AIM OF THE EXERCISE ▸ In the article on muon-based navigation, reproduce the passage between "GNSSs such as" and "underground and underwater.", inclusive.

EXCERPT PROVIDED ▸
=== Section Start ===

Cosmic muons could provide a practical alternative to global navigation satellite systems (GNSSs) in places where radio signals cannot reach. That is the conclusion of the muPS collaboration, which has created a system that worked deep in the basement of a university building. The muPS team was led by Hiroyuki Tanaka at the University of Tokyo, and its new system could allow users to navigate in indoor, underground and underwater environments.
GNSSs such as GPS work by transmitting radio signals from a group of satellites to a receiver on the ground. While GNSSs have revolutionized how we get around, GNSS signals are rapidly attenuated by materials like metal, concrete, rock and water – limiting its use indoors, underground and underwater.
In 2020 Tanaka’s team introduced an entirely new approach that tracks the position of a receiver using cosmic muons. These particles are created when high-energy cosmic rays collide with Earth’s atmosphere, and they are constantly raining down on us.

=== Section End ===

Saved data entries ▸
=== Section Start ===

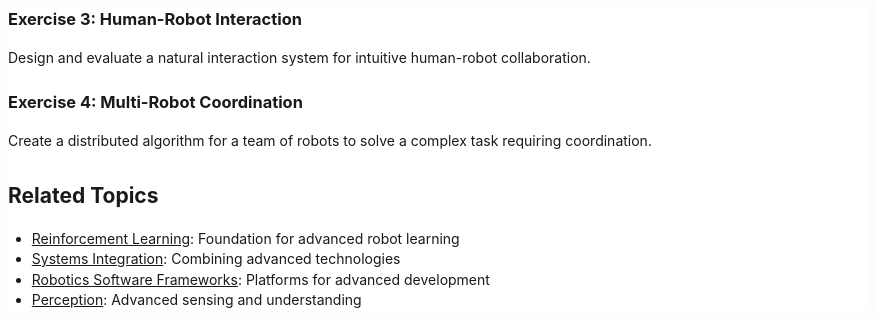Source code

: ### Exercise 3: Human-Robot Interaction
Design and evaluate a natural interaction system for intuitive human-robot collaboration.

### Exercise 4: Multi-Robot Coordination
Create a distributed algorithm for a team of robots to solve a complex task requiring coordination.

## Related Topics
- [Reinforcement Learning](../06_Reinforcement_Learning/README.md): Foundation for advanced robot learning
- [Systems Integration](../08_Systems_Integration/README.md): Combining advanced technologies
- [Robotics Software Frameworks](../07_Robotics_Software_Frameworks/README.md): Platforms for advanced development
- [Perception](../03_Perception/README.md): Advanced sensing and understanding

=== Section End ===

PROBLEM SOLUTION ▸
GNSSs such as GPS work by transmitting radio signals from a group of satellites to a receiver on the ground. While GNSSs have revolutionized how we get around, GNSS signals are rapidly attenuated by materials like metal, concrete, rock and water – limiting its use indoors, underground and underwater.